ACTIVITY: From the records below, work out how many lines contain "review". Reply with that number alone.
───── DATA FOR THE TASK ─────
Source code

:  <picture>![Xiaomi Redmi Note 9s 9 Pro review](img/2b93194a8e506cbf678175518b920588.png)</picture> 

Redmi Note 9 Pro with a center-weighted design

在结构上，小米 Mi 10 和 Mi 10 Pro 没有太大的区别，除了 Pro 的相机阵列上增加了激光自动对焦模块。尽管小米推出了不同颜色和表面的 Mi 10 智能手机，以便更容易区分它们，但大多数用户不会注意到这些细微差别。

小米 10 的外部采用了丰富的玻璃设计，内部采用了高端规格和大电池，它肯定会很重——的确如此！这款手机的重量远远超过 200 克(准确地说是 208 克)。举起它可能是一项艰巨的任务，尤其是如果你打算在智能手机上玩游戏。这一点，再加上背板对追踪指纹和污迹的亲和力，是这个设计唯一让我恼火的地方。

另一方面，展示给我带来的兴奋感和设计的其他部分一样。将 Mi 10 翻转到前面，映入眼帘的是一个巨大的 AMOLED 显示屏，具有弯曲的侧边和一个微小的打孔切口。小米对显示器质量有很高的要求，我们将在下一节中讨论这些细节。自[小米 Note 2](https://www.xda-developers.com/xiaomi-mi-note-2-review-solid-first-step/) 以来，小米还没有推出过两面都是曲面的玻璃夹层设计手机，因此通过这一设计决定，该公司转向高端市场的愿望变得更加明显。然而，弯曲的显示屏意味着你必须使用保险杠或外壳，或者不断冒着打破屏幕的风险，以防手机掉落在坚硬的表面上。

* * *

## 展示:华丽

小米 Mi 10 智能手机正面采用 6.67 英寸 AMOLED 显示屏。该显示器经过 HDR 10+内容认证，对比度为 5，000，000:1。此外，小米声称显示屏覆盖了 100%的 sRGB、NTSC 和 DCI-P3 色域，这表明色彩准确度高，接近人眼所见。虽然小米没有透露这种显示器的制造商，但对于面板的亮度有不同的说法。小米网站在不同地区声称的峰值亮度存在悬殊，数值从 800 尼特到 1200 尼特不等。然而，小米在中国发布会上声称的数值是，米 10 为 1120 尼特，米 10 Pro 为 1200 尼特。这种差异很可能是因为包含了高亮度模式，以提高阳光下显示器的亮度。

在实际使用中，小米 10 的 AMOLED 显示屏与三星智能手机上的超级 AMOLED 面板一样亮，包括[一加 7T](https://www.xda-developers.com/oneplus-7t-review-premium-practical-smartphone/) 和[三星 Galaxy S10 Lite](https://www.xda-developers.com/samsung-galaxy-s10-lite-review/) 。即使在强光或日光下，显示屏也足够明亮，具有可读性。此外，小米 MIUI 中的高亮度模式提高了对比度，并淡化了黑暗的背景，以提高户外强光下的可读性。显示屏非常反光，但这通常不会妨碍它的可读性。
─────
ANSWER TO THE PROBLEM: 3